[AIM OF THE TASK] Reproduce word for word the lines between those holding "- Branch coverage" and "### 8. **Flexible Test Discovery**", inclusive, and nothing else from the data below.

[DATA FOR THIS TASK]
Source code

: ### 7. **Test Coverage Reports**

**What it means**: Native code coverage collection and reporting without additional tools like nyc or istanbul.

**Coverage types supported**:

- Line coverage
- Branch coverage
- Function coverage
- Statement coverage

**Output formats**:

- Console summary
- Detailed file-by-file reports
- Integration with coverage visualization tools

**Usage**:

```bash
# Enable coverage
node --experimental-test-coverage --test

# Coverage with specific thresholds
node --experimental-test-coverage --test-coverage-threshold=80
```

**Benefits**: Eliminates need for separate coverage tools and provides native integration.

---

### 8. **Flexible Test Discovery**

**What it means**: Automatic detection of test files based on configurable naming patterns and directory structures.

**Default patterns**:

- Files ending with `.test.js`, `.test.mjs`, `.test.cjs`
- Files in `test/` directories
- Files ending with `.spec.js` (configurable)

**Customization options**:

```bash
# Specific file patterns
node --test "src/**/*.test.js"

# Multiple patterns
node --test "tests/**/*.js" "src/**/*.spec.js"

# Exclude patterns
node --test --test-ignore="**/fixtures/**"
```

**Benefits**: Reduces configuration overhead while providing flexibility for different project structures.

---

[EXERCISE ANSWER]
- Branch coverage
- Function coverage
- Statement coverage

**Output formats**:

- Console summary
- Detailed file-by-file reports
- Integration with coverage visualization tools

**Usage**:

```bash
# Enable coverage
node --experimental-test-coverage --test

# Coverage with specific thresholds
node --experimental-test-coverage --test-coverage-threshold=80
```

**Benefits**: Eliminates need for separate coverage tools and provides native integration.

---

### 8. **Flexible Test Discovery**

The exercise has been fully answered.